The over-representation of males and Hispanic patients in Eli Lilly’s Phase III ATTAIN-1 study could explain why orforglipron “underperformed” expectations in a previous readout, according to analysts at BMO Capital Markets.
After a disappointing topline readout last month, Eli Lilly shared a more complete picture of the late-stage performance of its closely watched weight-loss pill orforglipron.
Results from the Phase III ATTAIN-1 study, published Tuesday in the New England Journal of Medicine, showed that patients treated with 36-mg orforglipron lost 11.2% of their body weight after 72 weeks, compared to 2.1% in patients receiving placebo. In an efficacy estimand analysis—which assumes that all participants stayed on treatment without taking certain prohibited weight management therapies—orforglipron’s weight loss increased slightly to 12.4%, versus 0.9% in placebo comparators, according to the company’s release.
Writing to investors on Tuesday evening, analysts at BMO Capital Markets struck a positive tone. “Results are broadly positive” for Lilly, the analysts wrote, adding that the data “give us increased confidence in the competitive profile of orforglipron.”

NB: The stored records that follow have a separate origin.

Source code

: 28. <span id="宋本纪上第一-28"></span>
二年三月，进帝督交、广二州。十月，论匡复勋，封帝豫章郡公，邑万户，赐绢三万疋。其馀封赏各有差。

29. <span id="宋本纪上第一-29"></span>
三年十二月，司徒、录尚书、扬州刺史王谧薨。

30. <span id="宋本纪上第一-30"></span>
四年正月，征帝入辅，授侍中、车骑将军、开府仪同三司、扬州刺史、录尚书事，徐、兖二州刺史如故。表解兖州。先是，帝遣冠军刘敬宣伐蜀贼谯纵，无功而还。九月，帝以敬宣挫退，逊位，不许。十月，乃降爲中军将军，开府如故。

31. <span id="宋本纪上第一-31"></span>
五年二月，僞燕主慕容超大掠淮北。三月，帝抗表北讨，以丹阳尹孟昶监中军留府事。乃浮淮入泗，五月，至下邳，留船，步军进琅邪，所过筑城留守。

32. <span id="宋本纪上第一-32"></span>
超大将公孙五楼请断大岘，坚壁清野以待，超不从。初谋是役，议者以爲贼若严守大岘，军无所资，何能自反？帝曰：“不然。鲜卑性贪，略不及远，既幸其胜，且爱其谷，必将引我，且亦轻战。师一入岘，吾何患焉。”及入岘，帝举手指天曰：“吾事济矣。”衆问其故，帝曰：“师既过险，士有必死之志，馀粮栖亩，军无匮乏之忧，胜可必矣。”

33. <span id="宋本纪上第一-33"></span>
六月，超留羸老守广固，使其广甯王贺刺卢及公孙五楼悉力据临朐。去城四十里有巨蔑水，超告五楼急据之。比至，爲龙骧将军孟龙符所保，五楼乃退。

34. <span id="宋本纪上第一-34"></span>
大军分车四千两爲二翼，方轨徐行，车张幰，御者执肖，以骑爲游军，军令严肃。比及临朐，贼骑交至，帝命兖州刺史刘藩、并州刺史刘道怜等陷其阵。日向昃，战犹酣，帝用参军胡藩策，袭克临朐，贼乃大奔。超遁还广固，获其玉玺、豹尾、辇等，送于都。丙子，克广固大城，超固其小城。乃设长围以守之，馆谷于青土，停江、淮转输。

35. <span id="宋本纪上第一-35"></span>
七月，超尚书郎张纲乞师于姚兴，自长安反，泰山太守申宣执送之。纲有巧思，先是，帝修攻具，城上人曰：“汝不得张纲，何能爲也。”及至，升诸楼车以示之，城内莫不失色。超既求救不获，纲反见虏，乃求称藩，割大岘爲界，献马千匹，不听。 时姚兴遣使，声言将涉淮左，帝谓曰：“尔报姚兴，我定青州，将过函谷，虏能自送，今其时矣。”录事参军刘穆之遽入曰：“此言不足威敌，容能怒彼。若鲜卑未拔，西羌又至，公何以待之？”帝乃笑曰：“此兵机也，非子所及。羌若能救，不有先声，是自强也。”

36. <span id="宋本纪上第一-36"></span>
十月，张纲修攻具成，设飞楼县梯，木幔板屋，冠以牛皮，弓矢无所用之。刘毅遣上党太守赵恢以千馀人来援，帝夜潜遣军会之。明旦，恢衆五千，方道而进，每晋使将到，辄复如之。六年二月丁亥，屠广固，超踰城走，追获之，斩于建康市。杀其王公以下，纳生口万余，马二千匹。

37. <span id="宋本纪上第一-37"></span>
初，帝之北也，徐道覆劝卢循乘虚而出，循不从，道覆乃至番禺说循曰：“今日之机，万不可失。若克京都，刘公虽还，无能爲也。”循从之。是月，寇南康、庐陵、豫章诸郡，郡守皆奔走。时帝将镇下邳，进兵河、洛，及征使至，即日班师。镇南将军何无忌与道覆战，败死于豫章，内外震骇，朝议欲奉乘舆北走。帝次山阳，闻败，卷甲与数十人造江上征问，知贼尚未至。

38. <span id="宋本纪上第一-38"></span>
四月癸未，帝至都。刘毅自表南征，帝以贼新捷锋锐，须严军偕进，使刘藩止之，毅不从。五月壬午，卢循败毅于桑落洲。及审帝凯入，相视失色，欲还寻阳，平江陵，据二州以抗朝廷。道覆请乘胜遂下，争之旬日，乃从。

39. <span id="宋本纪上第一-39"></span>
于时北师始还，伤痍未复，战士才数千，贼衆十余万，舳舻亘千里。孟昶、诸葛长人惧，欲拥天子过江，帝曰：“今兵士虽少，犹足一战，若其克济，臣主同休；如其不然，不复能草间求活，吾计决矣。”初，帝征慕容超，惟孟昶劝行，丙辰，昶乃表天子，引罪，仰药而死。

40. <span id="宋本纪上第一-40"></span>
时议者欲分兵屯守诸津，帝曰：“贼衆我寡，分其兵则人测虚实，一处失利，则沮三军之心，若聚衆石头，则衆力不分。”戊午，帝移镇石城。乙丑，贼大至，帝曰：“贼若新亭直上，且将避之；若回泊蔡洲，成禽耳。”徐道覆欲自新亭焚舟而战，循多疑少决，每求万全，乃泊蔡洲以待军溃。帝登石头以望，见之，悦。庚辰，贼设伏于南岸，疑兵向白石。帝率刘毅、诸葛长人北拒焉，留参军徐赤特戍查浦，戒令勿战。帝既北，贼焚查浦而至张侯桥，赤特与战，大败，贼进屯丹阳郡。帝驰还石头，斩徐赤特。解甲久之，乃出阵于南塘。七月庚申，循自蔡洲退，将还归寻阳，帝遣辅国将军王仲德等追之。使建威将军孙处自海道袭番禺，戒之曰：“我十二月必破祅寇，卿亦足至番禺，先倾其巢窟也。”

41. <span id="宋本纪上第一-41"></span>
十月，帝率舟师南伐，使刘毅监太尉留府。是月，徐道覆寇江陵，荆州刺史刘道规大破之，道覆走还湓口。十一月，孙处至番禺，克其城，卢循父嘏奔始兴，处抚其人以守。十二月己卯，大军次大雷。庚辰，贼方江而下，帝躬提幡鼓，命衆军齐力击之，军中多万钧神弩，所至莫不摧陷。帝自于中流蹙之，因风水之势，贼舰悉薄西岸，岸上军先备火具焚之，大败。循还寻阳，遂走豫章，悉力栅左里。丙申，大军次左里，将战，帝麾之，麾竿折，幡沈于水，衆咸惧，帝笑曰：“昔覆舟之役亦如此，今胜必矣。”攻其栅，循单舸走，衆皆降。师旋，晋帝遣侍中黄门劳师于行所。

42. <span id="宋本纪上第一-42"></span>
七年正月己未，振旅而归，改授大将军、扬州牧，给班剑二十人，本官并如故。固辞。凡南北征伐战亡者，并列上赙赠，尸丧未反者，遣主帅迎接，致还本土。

After Tuesday’s data reveal, BMO also flagged certain demographic characteristics of ATTAIN-1, which the analysts said could help explain “why efficacy may have underperformed expectations.” In particular, the firm pointed to racial and gender differences: Around 36% of participants were male, they said, while roughly 38% identified as Hispanic or Latino.
“While this is a positive for applicability to an increasingly Hispanic U.S. population, this notably blunted efficacy,” the analysts contended, noting that it is a “known phenomenon” that people of Hispanic heritage have a “reduced sensitivity to GLP-1 agents.” Similarly, the lower enrollment of female patients, especially compared to Novo’s studies, is notable because “males commonly lose less weight” versus women, according to the note.
Orforglipron’s safety profile on Tuesday was “consistent” with what is known for the broader GLP-1 class, according to Lilly. Side effects were mild or moderate in severity, and most of them were gastrointestinal in nature.
Adverse events, according to BMO, “clearly reduce with time” according to data that the analysts were able to review. “We believe the slowing of symptom accumulation over time is promising for longer term use of orforglipron, especially in a maintenance setting.”
Lilly will present the ATTAIN-1 data on Wednesday at the 2025 European Association for the Study of Diabetes congress.
Analyst reactions to these new results are starkly different than to those in response to the topline data from ATTAIN-1 released by Lilly last month, which led the company’s stock to drop by 14% on Aug. 7.
That readout underwhelmed analysts as orforglipron was unable to match or outperform the subcutaneous formulation of rival Novo Nordisk’s Wegovy, which achieved a 13.7% weight reduction at 72 weeks in the SURMOUNT-5 study. An oral 50-mg dose of Wegovy, meanwhile, hit 12.7% weight loss in the OASIS-1 trial.